Accuracy climbs steadily over thousands of RL steps.
Average response length grows — the model learns that more thinking improves accuracy.
Chains of thought emerge without being programmed: “wait, let me re-evaluate this from a different angle” is discovered by optimisation, not written by a labeller.

This is analogous to AlphaGo: RL discovered Move 37 — a Go move humans estimated at 1-in-10,000 probability that was in retrospect brilliant. RL in verifiable domains can discover strategies outside the human distribution.

Edwin Chen: post-training evolution and RL environments

Edwin Chen on AI Data Quality provides the most complete operational account of post-training methodology in the wiki. Edwin’s four-stage ladder:

Stage	Method	Notes
SFT	Supervised fine-tuning; imitate high-quality examples	Foundation; limits you to best human example
RLHF	Human preference ranking; reward model; RL	Scalable but subject to reward hacking
Rubrics and verifiers	Structured graded feedback with criteria	More signal per annotation; expensive to design
RL environments	Full real-world simulations; multi-step tasks; trajectory evaluation	Emerging; exposes gaps invisible in isolated benchmarks

RL environments are the emerging frontier: full simulations of real-world messy contexts (startup with Slack, Jira, GitHub, a codebase; then AWS goes down). Models must handle long-horizon tasks where step 1 affects step 50. Current models that perform well on isolated benchmarks fail catastrophically in these environments.

Trajectory evaluation is a key RL environments insight: checking only whether the model reached the correct final answer misses whether it got there via reward-hacking (random guessing until correct), inefficiency, or genuine reasoning. The path matters as much as the destination.

Each stage is additive, not sequential — fully trained frontier models use all four methods.

Karina Nguyen: synthetic data for product behaviour training

Karina Nguyen on Model Training and AI Product provides the most concrete account of how post-training is applied to specific product features.

The process for Canvas: identify three core behaviours (when to trigger, how to edit, how to comment) → write ground truth labels in a spreadsheet → use a stronger model (o1) to generate training examples → train the target model → measure with deterministic evals.

Why this extends Edwin Chen’s ladder: synthetic data is a technique that spans multiple rungs. For simple product behaviours, the synthetic data pipeline can replace human annotation entirely — o1 generates both the task and the ideal completion. For harder tasks (aesthetic quality, creative writing), human expertise remains necessary.

No data wall in post-training: Karina’s argument — the “data wall” applies to pre-training on internet text. Post-training via RL has no comparable wall because any task is trainable. Benchmarks like GPQA (PhD-level Q&A) are saturating, but the number of tasks that can be added to post-training is infinite.

Deterministic product evals: for decision-making behaviours in product features, evals are binary and exact.
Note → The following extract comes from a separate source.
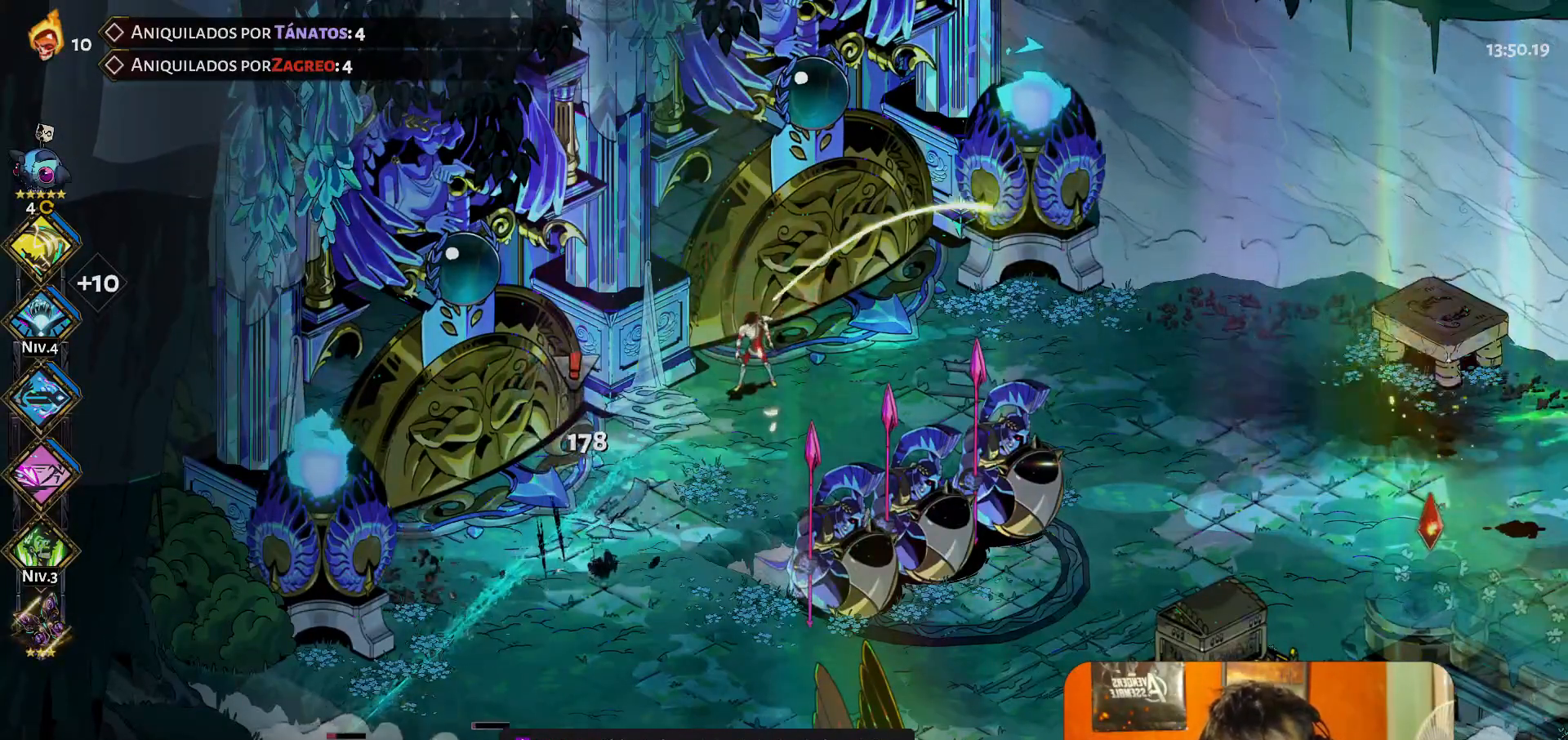
{"buttons": ["Y"], "left_stick": "down", "button_events": [[467, "Y", "down"]]}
If a user says “7:00 PM”, the model must output “7:00 PM”. No Likert scale; no subjectivity. These deterministic evals drive the synthetic training pipeline directly.

Practical implications

Thinking models (o1, o3, DeepSeek-R1, Claude’s extended thinking) are trained with RL on verifiable domains. Use them for hard maths, code, and reasoning; they are slower but more accurate.
Non-thinking models (GPT-4o, Claude 3.5 Sonnet) have had RLHF as a polish. Use them for factual queries, writing, and conversation; they are faster.